§ **Opdracht 1**
Hoe omschrijft het fragment met begripsbepalingen over bouwen het begrip "bouwgrens"?
§ **Opdracht 2**
Stemmen de volgende uitspraken overeen met het fragment met begripsbepalingen over bouwen? Antwoord per uitspraak met ja of nee en citeer de woorden uit het fragment die de doorslag geven.
(a) Boog- en gaaskassen zijn overtrokken met glas.
(b) Een bouwwerk is direct en duurzaam met de aarde verbonden.
(c) Het vergroten van een bouwwerk valt onder bouwen.
§ **Opdracht 3**
Schrijf het fragment met begripsbepalingen over bouwen verder, te beginnen na de omschrijving van "bouwwerk".

1.26 boog- en gaaskassen
al dan niet verplaatsbare gebouwen, overtrokken met en omsloten door lichtdoorlatend materiaal anders dan glas, ten behoeve van de teelt van gewassen.
1.27 bouwen
het plaatsen, het geheel of gedeeltelijk oprichten, vernieuwen of veranderen en het vergroten van een bouwwerk.
1.28 bouwgrens
de grens van een bouwvlak.
1.29 bouwperceel
een aaneengesloten stuk grond, waarop ingevolge de regels een zelfstandige, bij elkaar behorende bebouwing is toegelaten.
1.30 bouwperceelgrens
de grens van een bouwperceel.
1.31 bouwvlak
een geometrisch bepaald vlak, waarmee gronden zijn aangeduid, waar ingevolge de regels bepaalde gebouwen en bouwwerken, geen gebouwen zijnde, zijn toegelaten.
1.32 bouwwerk
een bouwkundige constructie van enige omvang die direct en duurzaam met de aarde is verbonden.

§ **Aangeleverde gegevens**
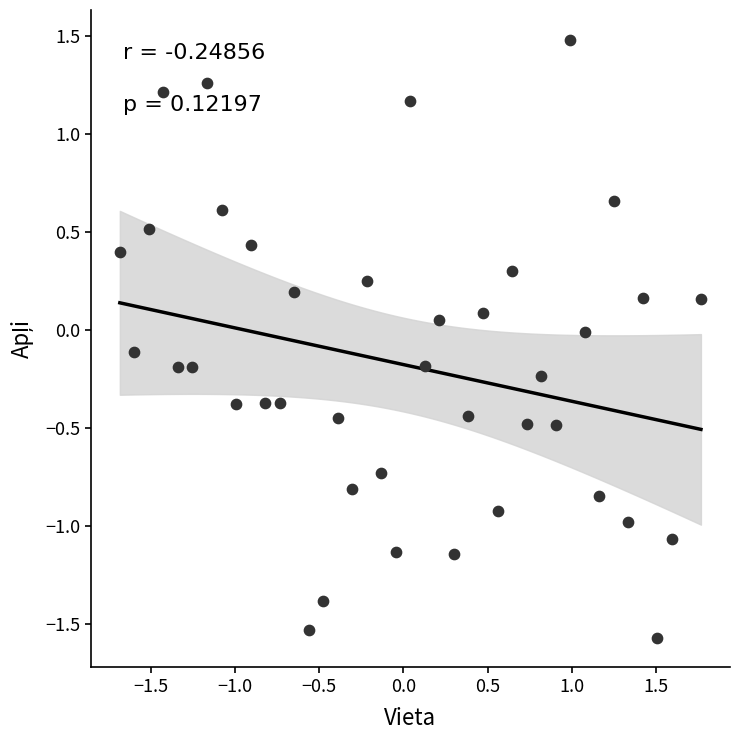

What is the range of Y values (max minus min)?

3.0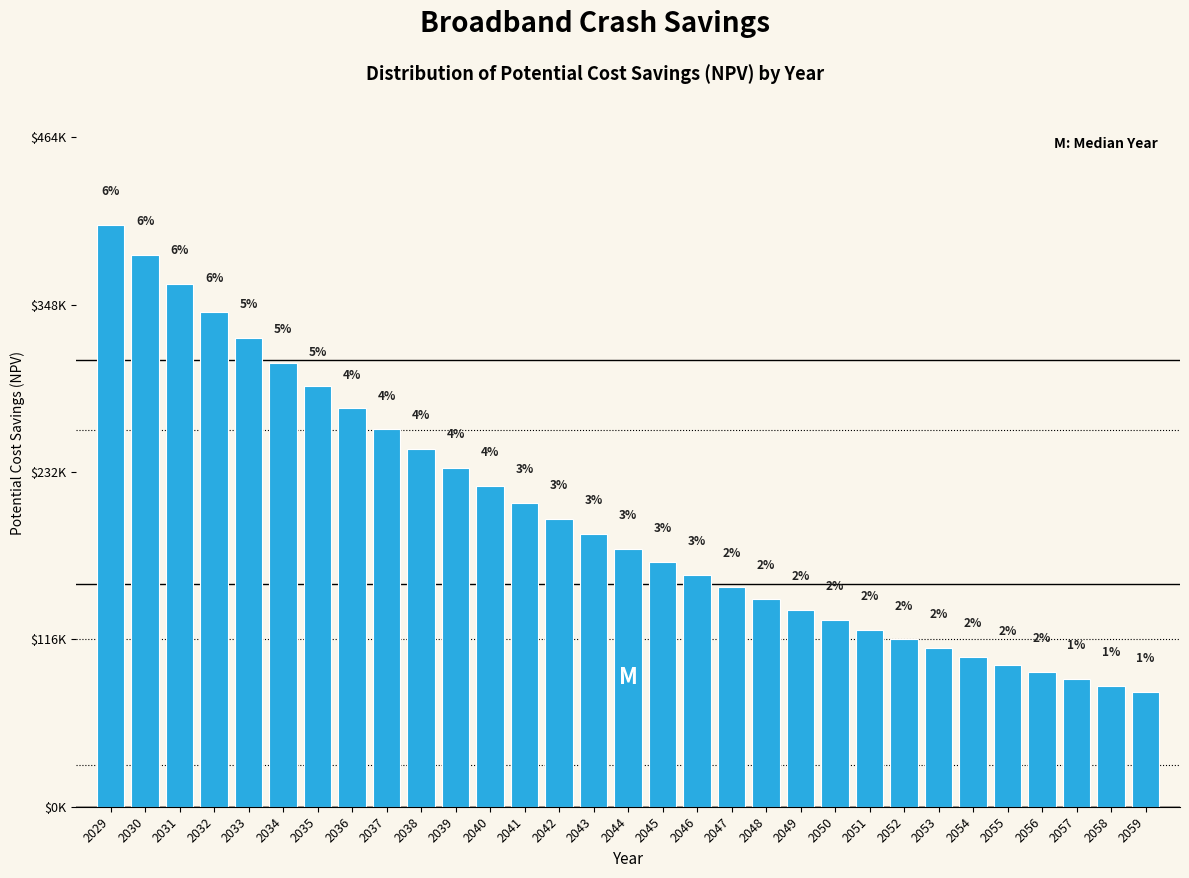

Does the chart contain any negative values?

No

§ **Antwoord 1**
De grens van een bouwvlak.

§ **Antwoord 2**
(a) Nee: "overtrokken met en omsloten door lichtdoorlatend materiaal anders dan glas"
(b) Ja: "die direct en duurzaam met de aarde is verbonden"
(c) Ja: "en het vergroten van een bouwwerk"

§ **Antwoord 3**
1.33 bijbehorend bouwwerk
uitbreiding van een hoofdgebouw dan wel functioneel met een zich op hetzelfde perceel bevindend hoofdgebouw verbonden, daar al dan niet tegen aangebouwd en met de aarde verbonden bouwwerk met een dak, nader te onderscheiden in:
- aan- en uitbouwen; een aan een hoofdgebouw gebouwd gebouw dat in bouwkundig opzicht te onderscheiden is van het hoofdgebouw;
- bijgebouwen; een vrijstaand gebouw dat in functioneel en bouwkundig opzicht ondergeschikt is aan een op hetzelfde bouwperceel gelegen hoofdgebouw.
1.34 Cultureel erfgoed
uit het verleden geërfde materiële en immateriële bronnen, in de loop van de tijd tot stand gebracht door de mens of ontstaan uit de wisselwerking tussen mens en omgeving, die mensen, onafhankelijk van het bezit ervan, identificeren als een weerspiegeling en uitdrukking van zich voortdurend ontwikkelende waarden, overtuigingen, kennis en tradities, en die aan hen en toekomstige generaties een referentiekader bieden.
1.35 cultuurhistorische waarde
de aan een bouwwerk of gebied toegekende waarde in verband met ouderdom en/of historische gaafheid.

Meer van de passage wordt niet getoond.